[People photos with keypoints]
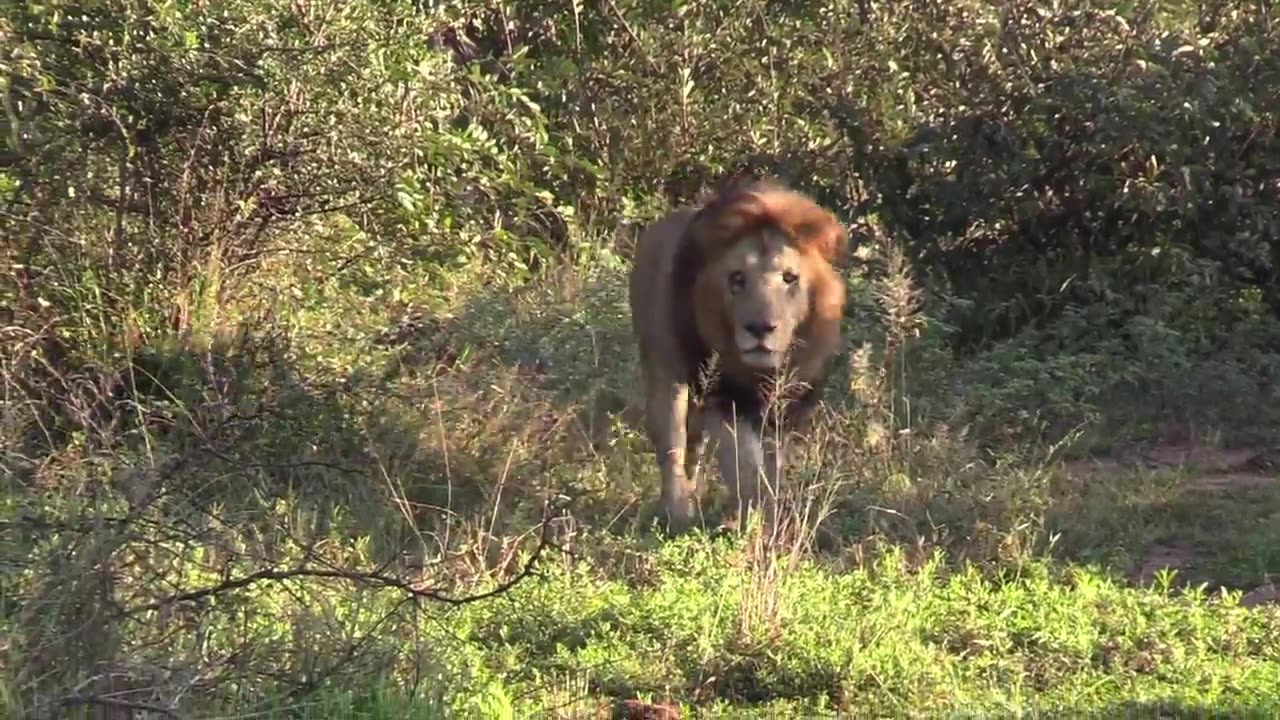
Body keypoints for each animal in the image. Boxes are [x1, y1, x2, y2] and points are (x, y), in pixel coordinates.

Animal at [627, 177, 848, 533]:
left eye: (790, 278)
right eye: (737, 279)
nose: (760, 328)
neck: (762, 372)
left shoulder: (786, 412)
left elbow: (772, 469)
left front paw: (768, 518)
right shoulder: (724, 398)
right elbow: (744, 466)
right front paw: (751, 523)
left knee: (693, 447)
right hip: (666, 370)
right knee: (672, 444)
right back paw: (677, 512)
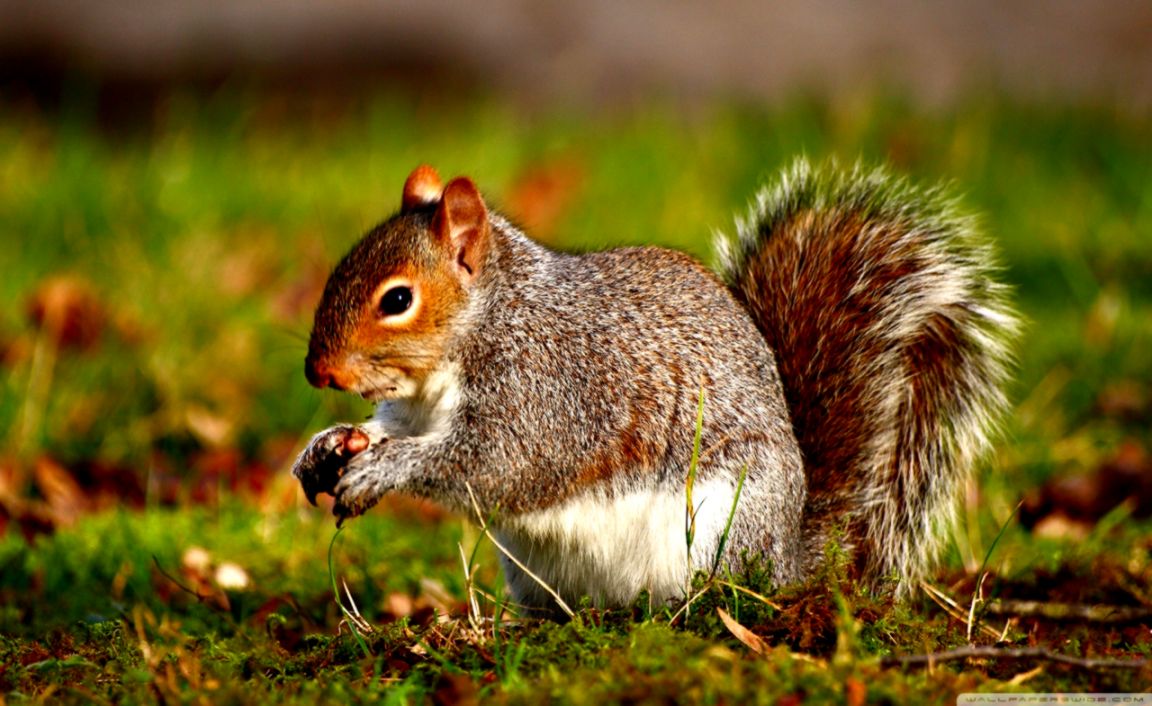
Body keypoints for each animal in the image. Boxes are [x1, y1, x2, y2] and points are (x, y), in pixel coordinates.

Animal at [292, 159, 1018, 613]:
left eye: (397, 299)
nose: (317, 373)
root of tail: (789, 557)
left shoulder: (545, 391)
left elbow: (494, 463)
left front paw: (382, 469)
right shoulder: (416, 408)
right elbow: (389, 430)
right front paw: (328, 445)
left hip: (721, 526)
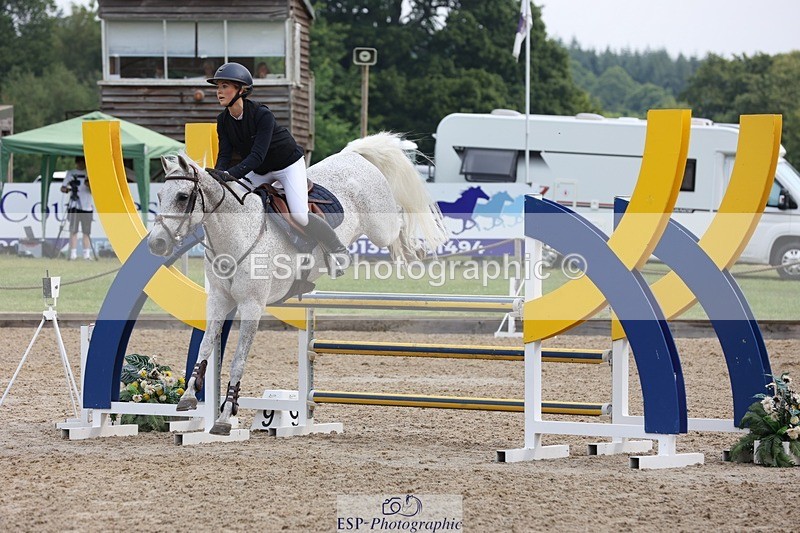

* **EXERCISE GOAL**
Restate the records above verbatim. Pictures stay out.

* **REPLY TO THE TASK**
Body keypoints for each animal in the image. Boxes are [x1, y1, x2, y2] and points are (x, y), in pixel coordinates.

Animal at [627, 177, 848, 533]:
left eye: (790, 278)
right eye: (737, 279)
nose: (760, 328)
neck: (762, 372)
left shoulder: (786, 412)
left elbow: (772, 469)
left front paw: (768, 518)
right shoulder: (724, 398)
right elbow: (744, 466)
right front paw: (751, 523)
left knee: (693, 447)
right hip: (666, 370)
right knee: (672, 444)
right back paw: (677, 512)
Body keypoints for each animal in the image. Boxes are [x1, y1, x2, y2] and points are (x, y), in pixel coordinates.

Animal at [292, 159, 1018, 613]:
left eye: (397, 299)
nose: (317, 373)
root of tail: (789, 557)
left shoulder: (545, 391)
left elbow: (494, 463)
left front paw: (382, 469)
right shoulder: (416, 408)
right elbow: (389, 430)
right front paw: (328, 445)
left hip: (721, 526)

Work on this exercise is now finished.